For the undeterred, first read the gem5-gpu getting started wiki to understand the general gist of how gem5 and gpgpu-sim are working together here. As you see, you need CUDA Toolkit 3.2 and gcc 4.7 to be installed. I used Vagrant to setup an isolated environment since so many build tools and environment variables are getting messed around with here. I would recommend the same.
After you get CUDA 3.2 and gcc 4.7 installed correctly in your Vagrant Box, you should COPY the linalg-benchmarks directory into the
gem5-gpu/benchmarks folder, since we need to link against a bunch of libraries in there. This is a terrible workflow and needs to be fixed.

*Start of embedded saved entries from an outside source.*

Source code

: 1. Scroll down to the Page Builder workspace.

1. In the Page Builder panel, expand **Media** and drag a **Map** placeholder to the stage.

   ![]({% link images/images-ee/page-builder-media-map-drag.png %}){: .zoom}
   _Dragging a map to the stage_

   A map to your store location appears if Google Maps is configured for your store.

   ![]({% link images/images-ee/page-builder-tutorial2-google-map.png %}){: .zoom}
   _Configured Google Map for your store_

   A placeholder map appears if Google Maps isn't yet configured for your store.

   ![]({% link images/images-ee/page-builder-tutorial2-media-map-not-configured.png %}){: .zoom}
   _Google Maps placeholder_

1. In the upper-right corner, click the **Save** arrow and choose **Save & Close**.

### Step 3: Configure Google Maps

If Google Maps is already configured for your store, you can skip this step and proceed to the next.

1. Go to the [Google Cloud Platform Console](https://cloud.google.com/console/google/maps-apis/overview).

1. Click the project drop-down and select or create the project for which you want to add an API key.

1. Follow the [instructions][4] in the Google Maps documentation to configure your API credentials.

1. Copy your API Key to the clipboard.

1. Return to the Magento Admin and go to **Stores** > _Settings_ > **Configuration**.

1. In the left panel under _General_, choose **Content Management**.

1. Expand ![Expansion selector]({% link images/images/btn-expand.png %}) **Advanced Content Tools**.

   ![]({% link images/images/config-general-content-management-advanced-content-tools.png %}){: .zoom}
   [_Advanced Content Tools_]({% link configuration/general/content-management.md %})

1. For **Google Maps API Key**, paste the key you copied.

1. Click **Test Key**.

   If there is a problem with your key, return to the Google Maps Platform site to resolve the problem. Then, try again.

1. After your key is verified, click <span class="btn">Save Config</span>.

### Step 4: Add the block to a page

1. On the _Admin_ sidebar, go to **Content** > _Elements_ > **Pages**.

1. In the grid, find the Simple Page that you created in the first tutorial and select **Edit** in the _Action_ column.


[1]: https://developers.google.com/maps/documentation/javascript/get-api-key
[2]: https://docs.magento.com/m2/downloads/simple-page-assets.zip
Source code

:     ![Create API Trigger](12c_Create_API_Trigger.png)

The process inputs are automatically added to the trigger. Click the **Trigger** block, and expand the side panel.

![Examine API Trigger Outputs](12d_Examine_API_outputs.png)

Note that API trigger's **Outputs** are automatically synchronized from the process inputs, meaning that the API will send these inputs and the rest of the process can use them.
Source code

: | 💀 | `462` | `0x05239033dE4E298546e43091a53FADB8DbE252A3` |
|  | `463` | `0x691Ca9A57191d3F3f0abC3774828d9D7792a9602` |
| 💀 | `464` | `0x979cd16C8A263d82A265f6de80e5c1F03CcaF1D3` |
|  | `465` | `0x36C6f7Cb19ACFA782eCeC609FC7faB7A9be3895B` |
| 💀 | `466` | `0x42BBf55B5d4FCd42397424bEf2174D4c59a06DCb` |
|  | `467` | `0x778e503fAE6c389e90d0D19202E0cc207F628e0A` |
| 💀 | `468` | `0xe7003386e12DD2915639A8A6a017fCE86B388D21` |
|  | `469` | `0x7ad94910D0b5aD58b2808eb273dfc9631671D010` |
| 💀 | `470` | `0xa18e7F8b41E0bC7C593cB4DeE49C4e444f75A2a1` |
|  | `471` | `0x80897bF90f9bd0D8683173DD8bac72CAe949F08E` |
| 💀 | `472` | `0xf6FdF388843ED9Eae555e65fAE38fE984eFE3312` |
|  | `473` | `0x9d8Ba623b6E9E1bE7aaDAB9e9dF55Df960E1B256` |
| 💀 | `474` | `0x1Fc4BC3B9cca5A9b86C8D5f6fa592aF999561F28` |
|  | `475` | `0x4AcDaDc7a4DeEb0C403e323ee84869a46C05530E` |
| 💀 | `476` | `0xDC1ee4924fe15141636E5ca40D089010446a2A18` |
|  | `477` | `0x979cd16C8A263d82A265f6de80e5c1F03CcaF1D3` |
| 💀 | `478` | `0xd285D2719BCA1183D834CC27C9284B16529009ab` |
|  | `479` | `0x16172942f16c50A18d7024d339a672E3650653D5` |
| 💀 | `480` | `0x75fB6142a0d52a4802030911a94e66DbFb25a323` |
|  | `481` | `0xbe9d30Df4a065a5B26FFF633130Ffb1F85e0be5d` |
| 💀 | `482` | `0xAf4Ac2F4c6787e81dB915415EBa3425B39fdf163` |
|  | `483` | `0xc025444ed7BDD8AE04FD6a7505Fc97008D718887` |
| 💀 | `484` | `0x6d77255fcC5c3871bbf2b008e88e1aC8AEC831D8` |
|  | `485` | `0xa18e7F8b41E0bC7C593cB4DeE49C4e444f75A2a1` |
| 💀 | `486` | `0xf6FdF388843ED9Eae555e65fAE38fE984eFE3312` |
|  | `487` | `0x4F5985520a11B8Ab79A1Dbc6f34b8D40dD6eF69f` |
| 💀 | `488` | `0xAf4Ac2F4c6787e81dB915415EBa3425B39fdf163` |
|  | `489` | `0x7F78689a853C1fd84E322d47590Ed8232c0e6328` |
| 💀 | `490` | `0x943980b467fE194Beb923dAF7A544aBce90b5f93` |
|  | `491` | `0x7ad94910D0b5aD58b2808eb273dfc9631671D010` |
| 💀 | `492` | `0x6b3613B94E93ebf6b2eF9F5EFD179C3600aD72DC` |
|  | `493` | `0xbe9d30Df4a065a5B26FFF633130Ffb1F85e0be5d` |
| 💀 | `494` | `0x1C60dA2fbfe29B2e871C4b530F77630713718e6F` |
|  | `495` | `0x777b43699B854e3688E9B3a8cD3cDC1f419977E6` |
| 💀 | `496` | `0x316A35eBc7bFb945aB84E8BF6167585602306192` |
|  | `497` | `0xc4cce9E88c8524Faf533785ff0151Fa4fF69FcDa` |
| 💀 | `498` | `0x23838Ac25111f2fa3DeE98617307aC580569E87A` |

Also, you need to install gem5-gpu inside the Vagrant Box by following the installation guide wiki. Ok, now you can try to build the CUDA binaries inside the Vagrant Box using the following commands:
make dgemm_cuda_sweep \ dstream_cuda_sweep \ dfft_cuda_sweep \ drandom_access_cuda_sweep \ dlu_solve_cuda_sweep \ ptrans_cuda_sweep
If this works, you now have binaries you can run on gem5-gpu. If not, you have some debugging to do. To run the binaries on the gem5-gpu simulator, change directories into
gem5 (within Vagrant Box!), and run something similar to the following command lines:
./build/X86_VI_hammer_GPU/gem5.opt ../gem5-gpu/configs/se_fusion.py --clusters=1 --cores_per_cluster=2 --gpu-core-clock=1GHz --cpu-type=detailed --mem-size=8GB --cpu-clock=3GHz --caches --l2cache --access-host-pagetable -c /home/vagrant/gem5-gpu/benchmarks/linalg-benchmarks/benchmarks/out/ptrans_cuda_sweep -o "--log_size=6"
You MUST use absolute paths to your workload (bug in gem5-gpu), and you MUST pass in your arguments to the workload using the
-o flag. Command lines for DGEMM, FFT, STREAM, Random Access and HPL are all the same as for PTRANS above, except the
-o workload arguments differ. refer to the source files for exact usage.
The LACore extension touches a lot of c++ source files in the gem5 respository, but mainly, you should be looking at
src/arch/RISC-V for ISA changes and
src/cpu/la_core for micro-architectural changes. Sometimes, you will need to change both of them if new instructions with new functionality are added to the ISA.
After you make changes, you just build using
scons -j10 build/RISCV_LA_CORE/gem5.gpu as described in the installation section
To modify the configuration scripts, which are written in python. These scripts just hook together the hardware pieces right before simulation, and are useful for parameter sweeps. You will only need to edit these if you add a new parameter to any of the SimObject Python files in the src/ directory.
In order to extend the ISA, you need to modify the
riscv-opcodes sub-directory first, and then run
make inside it to update all the
encoding.h files in the rest of the riscv-tools sub-directories. Then, go into
riscv-gnu-toolchain/riscv-binutils-gdb/gas/config/tc-riscv.c and make most of your changes there. You might also need to look at the following files:
riscv-gnu-toolchain/riscv-binutils-gdb/gas/config/tc-riscv.h riscv-gnu-toolchain/riscv-binutils-gdb/include/opcode/riscv.h riscv-gnu-toolchain/riscv-binutils-gdb/include/opcode/riscv-opc.h riscv-gnu-toolchain/riscv-binutils-gdb/opcodes/riscv-dis.c riscv-gnu-toolchain/riscv-binutils-gdb/opcodes/riscv-opc.c
After you make the changes you want, change directories up to the
riscv-tools repository and run
This will rebuild the gcc toolchain (with your additions to gas), and update the binaries in
$RISCV/bin. Now, you are STRONGLY advised to rebuild and rerun the LACoreAPI regression tests in spike to make sure the assembler isn't broken!